*** Selected text Section Begins ***

Box 39.1 Pelvic floor exercises

These exercises help a woman strengthen the muscles which act as a sling to keep the bladder, the genital organs and the rectum in their correct position. She should try to do the exercises at least once a day, for the rest of her life.

At first the exercises may be a little tiring but with perseverance she will find them easy to do. The pelvic floor exercises only take about 2 minutes of each day and relieve urinary problems.

The exercises are easy to learn. No one can detect that a woman is doing them so they may be done in company, when watching TV, while travelling on a bus or in a car while stopped at the ‘stop’ lights, at work, etc.

The exercises have three components:

Women can check their progress if they wish and can make sure that they are contracting the right muscles by inserting a finger into the vagina and feeling the strength of the contraction.

If the exercises are followed as described, after a week or two she will be pleased with the improvement of the grip.

These measures effectively relieve urinary sphincter incontinence in up to 60% of affected women. If they fail, or the woman chooses surgery, several surgical approaches are possible. Most gynaecologists prefer an operation that elevates the bladder neck so that it lies within the abdominal pressure zone (Fig. 39.2) and provides support under the urethrovesical junction. One example is shown in Figure 39.3. Another option is tension-free vaginal tape (TVT), which can be inserted under regional or local anaesthesia as a same-day procedure. The operations have similar success rates of over 90% in the immediate postoperative years, but long-term studies show that 6 years after the operation only 75% of women are continent and 15–20% have detrusor instability. Uterovaginal prolapse is increased in some treated women. Whether this is due to the operation or to a general weakness of the uterovaginal supports, which also caused the incontinence, is not known.

Women who are frail or who do not want surgery may be helped by using a bladder-neck support prosthesis. The device has two prongs, which elevate the urethrovaginal junction to its normal anatomic position (Fig. 39.4) without compressing the urethra. The device is removed at intervals for cleaning or if the woman has sexual intercourse. The appropriate size of prosthesis must be fitted by a doctor. A success rate of more than 80% is claimed.

*** Selected text Section Ends ***
*** Excerpted data Section Begins ***

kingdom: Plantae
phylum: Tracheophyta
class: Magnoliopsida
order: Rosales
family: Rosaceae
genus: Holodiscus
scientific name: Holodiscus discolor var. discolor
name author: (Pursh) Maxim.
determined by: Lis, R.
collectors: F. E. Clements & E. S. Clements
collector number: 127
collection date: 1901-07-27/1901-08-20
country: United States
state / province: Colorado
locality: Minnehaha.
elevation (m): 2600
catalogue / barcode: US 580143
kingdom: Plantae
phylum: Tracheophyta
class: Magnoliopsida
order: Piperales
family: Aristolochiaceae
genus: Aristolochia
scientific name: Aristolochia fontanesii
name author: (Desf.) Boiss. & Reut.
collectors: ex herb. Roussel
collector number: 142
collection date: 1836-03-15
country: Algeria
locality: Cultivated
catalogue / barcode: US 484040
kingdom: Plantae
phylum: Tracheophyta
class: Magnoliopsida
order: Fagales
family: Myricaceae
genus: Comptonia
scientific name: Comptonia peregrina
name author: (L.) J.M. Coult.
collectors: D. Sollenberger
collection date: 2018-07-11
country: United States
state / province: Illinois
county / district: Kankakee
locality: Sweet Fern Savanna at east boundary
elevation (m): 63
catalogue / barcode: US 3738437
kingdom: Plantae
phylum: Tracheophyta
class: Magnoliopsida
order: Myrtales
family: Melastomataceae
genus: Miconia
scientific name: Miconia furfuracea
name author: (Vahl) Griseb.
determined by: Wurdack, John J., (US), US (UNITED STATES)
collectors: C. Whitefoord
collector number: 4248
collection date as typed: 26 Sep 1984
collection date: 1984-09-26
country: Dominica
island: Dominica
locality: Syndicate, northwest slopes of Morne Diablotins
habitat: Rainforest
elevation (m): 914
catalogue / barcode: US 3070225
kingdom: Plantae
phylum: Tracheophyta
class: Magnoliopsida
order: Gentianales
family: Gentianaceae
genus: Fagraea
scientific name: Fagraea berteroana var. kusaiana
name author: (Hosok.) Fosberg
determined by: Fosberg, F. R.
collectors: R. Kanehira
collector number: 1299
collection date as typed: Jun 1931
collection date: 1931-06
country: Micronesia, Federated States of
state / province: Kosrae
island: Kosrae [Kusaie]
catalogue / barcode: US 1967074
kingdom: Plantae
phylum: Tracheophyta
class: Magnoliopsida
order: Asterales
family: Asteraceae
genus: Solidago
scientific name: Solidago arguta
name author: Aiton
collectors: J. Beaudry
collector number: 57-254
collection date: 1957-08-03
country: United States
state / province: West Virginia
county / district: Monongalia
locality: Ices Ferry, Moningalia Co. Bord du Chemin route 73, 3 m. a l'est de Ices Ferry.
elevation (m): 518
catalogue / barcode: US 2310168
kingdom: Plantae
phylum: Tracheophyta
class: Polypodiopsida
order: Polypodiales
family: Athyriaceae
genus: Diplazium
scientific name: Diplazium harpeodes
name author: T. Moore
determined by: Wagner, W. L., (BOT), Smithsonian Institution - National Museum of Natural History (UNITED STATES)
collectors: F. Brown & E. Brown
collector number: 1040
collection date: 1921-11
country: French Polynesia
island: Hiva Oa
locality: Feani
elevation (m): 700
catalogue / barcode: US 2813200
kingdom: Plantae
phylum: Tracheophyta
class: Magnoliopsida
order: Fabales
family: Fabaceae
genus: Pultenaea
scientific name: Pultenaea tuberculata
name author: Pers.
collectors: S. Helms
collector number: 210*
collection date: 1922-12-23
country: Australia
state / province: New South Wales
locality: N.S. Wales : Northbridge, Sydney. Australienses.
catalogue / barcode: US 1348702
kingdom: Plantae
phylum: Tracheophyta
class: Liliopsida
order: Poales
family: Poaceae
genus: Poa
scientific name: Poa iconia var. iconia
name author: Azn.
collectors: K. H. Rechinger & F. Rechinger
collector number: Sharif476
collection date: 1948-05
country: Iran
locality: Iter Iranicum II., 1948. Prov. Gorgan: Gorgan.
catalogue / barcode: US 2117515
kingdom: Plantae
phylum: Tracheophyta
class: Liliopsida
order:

*** Excerpted data Section Ends ***

→ **Prompt 1**:
Rewrite the paragraph of the incontinence text that begins "Women who are frail" as a short bulleted list, keeping its main facts.
→ **Prompt 2**:
Based on the incontinence text, is each statement correct? Answer yes or no for each, quoting the words that decide it.
(a) The pelvic floor exercises take about two minutes a day.
(b) Tension-free vaginal tape must be inserted under general anaesthesia.
(c) A woman can choose and fit the size of her bladder-neck support prosthesis herself.
→ **Prompt 3**:
Write the next part of the incontinence text, starting after its final sentence.

→ **Response 1**:
- A bladder-neck support prosthesis can help women who are frail or who do not want surgery.
- Its two prongs raise the urethrovaginal junction to its normal anatomic position without compressing the urethra.
- It is removed at intervals for cleaning or if the woman has sexual intercourse.
- A doctor must fit the right size.
- A success rate of more than 80% is claimed.

→ **Response 2**:
(a) Yes: "The pelvic floor exercises only take about 2 minutes of each day"
(b) No: "which can be inserted under regional or local anaesthesia as a same-day procedure"
(c) No: "The appropriate size of prosthesis must be fitted by a doctor."

→ **Response 3**:
URINARY TRACT INFECTION

The short urethra and its intimate relationship with the vagina increases the chance that a woman will develop urinary tract infection. When the woman becomes sexually active, penile thrusting may move bacteria that have colonized the lower urethra upwards to infect the bladder. This may lead to symptomatic infection or to asymptomatic bacteriuria (>100 000 organisms per mL of urine), which affects 3–8% of sexually active women. Provided that the woman empties her bladder regularly the condition is without consequence, but should urinary stasis occur, as in pregnancy, the bacteria may grow in the urine, causing clinical acute infection. Initially, the infection is confined to the bladder, causing cystitis, but may spread either along the ureter or via the lymphatics to infect the kidney, causing pyelonephritis.

URETHRAL PROBLEMS

Urethral prolapse

In the acute form, the entire circumference of the urethra suddenly everts and becomes engorged, as the venous return is impeded (Fig. 39.5A). The woman, who is usually elderly, complains of pain, dysuria and frequency. The immediate treatment is to reduce the prolapse and insert a catheter. Surgery may be offered later.

In the chronic form, atrophy of the urethral tissues may permit the external urinary meatus to gape and allow the posterior urethral wall to prolapse (Fig. 39.5B). The prolapse appears as a small red swelling and is painless. If it becomes infected, it becomes larger and painful. Treatment consists of applying an antiseptic ointment and an oestrogen cream. If the symptoms persist, surgery should be suggested.

Urethral caruncle

This is a pedunculated polyp arising from the posterior margin of the urinary meatus (Fig. 39.5C). It is vascular, dull red and tender. The patient complains of pain, frequency and dysuria. Treatment consists of excising the caruncle and cauterizing its bed.